I remember listening to a radio interview Talib Kweli gave some random summer day a few years back, when he was asked about a second Black Star album. Talib’s answer stuck with me, in large part when thinking about the way we remember artists and their art. He said that people don’t want another Black Star album at all, they want a recreation of the first. They love that project so much that what they really want is a sequel to it, a follow-up, not for him and Mos to get back into the lab and create whatever they may. They are different artists now than they were then, and would create different art because of it.
Time is linear and shit happens to us along that line that changes who we are. People move, have children, mature, find spirituality and/or experience meltdowns. These changes color most every action and decision we make thereafter, which is why seeing Dave Chappelle at the Oddball Festival (which just wrapped in Phoenix on Sept. 22) could not have been a recreation of his previous two, legendary and hilarious, stand-up specials. As much as the collective will of the audience and Chappelle fans worldwide may have liked, too much had transpired to expect the same old thing.
Or rather, one or two incidents had altered the linear story of Dave Chappelle. When he took the PNC Bank Arts Center in Holmdel NJ, stage, around 10 p.m., following fellow headliner Flight of the Conchords, he even looked different, swollen arms stretching out of a sleeveless white shirt. His set took on a different tone, too; it seemed as if his well of material had been contaminated, the oil of his darker days seeping in. This self-imposed obligation to explain himself, to clear the air about the recent Hartford, Conn. show where he responded to a heckler by halting his performance midway. He addressed the bigger shift in his life: walking away from his hugely successful Comedy Central show in 2005. I don’t know if these topics were inevitable, or if he hadn’t done them his set would have felt incomplete, but it was impossible to ignore that while Chappelle was mostly the same (still holding his cigarette the most casually), he was also slightly different. The genius behind “Killing them Softly,” “For What It’s Worth,” and “Chappelle’s Show,” was there, but with a new set of experiences that changed his lens and perspective.

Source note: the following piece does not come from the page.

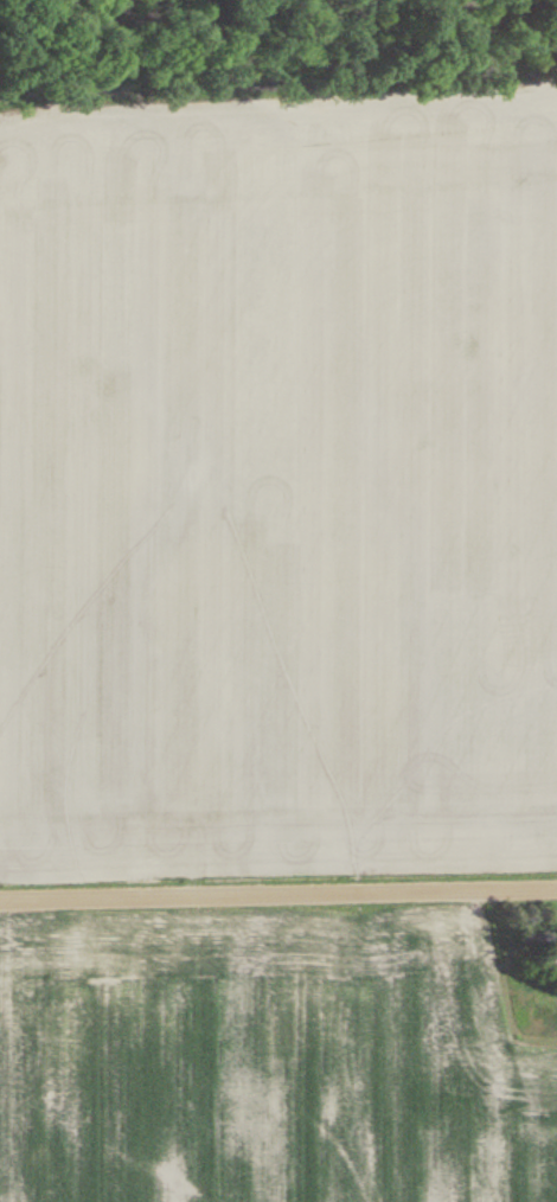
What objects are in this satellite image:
road: (278, 893)
building: (551, 948)

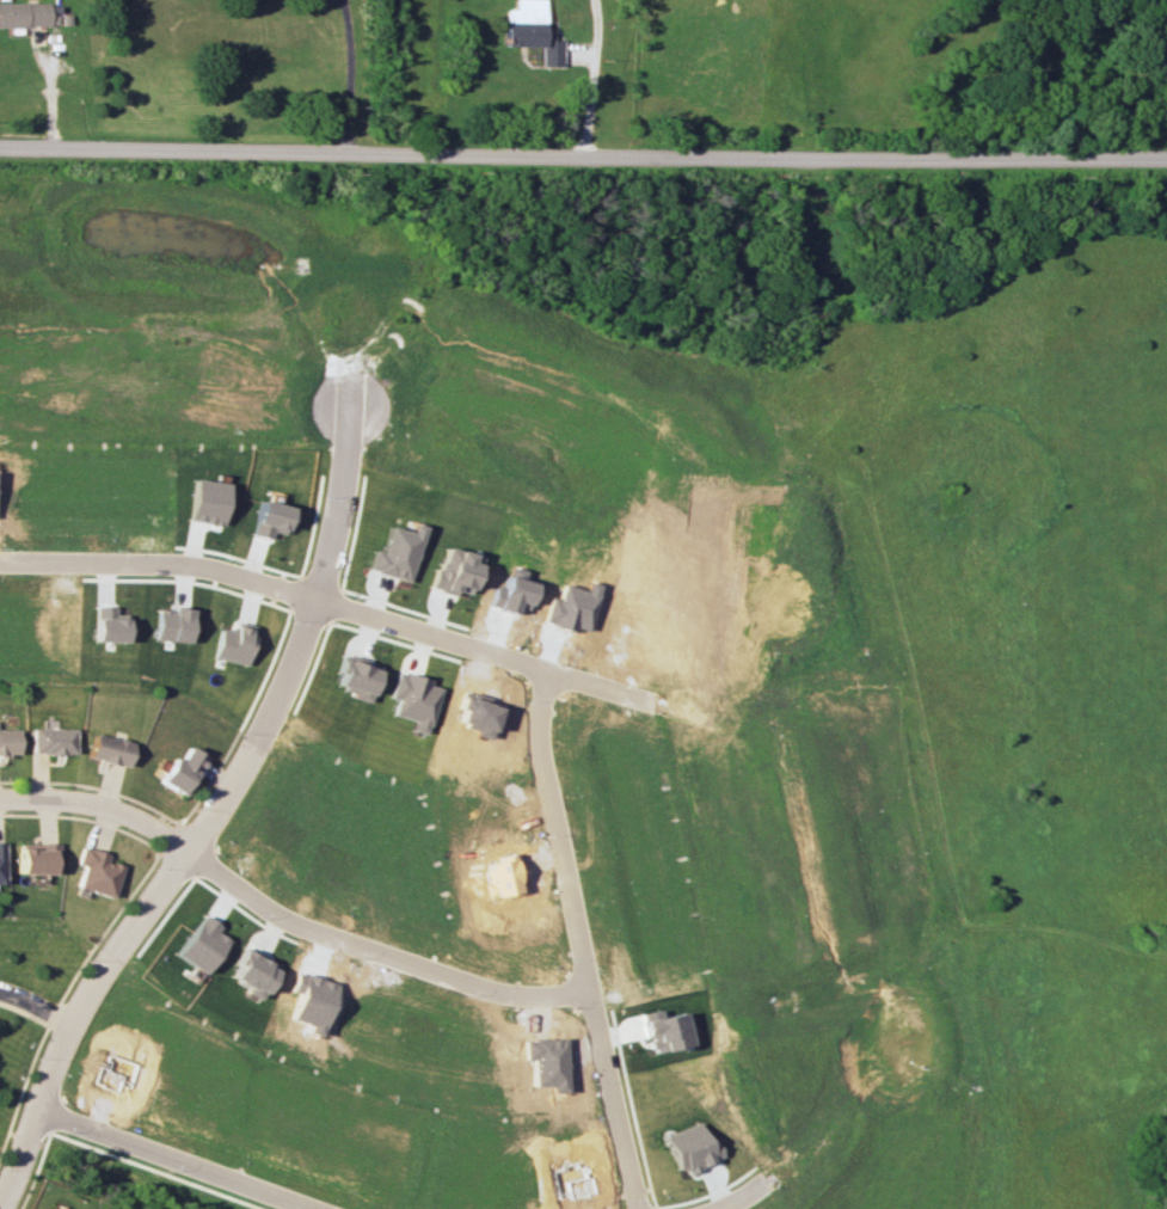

He was newly cocky, too. “I’m dope, nigga” he exclaimed, explaining his son’s slow realization that his daddy is a legend. In fact, Chappelle spoke more about family life in this set than ever before. His previous sets were so inventive and effortless. Bits about dating monkeys or loitering babies were hilarious because of his delivery, but also because of how off the wall they were. They were absurd premises spun masterfully, squeezed of all comedic juice.
In their place, were stories about being a husband and a father. One particular bit showed that comedy comes so easily to him that he often starts with the punchline first, pulling one-liners out of a fish bowl and working backward. It was effective, and funny — he’s one of the most adept storytellers alive — but too basic a starting point to hang with his past material. It wasn’t a bit that only he could do.
This isn’t to say that the set was bad or disappointing or unfunny. Just different. How could it not be? We have to give the artists we love the benefit of the doubt at a certain point. Learn to appreciate whatever it is they have to offer and be thankful for it. I reunited with my closest college friends to see one of our idols. There was no telling what the experience was going to be like, but the opportunity to be present was something we weren’t going to pass up. Chappelle was different, but for artists we truly love, that shouldn’t even matter.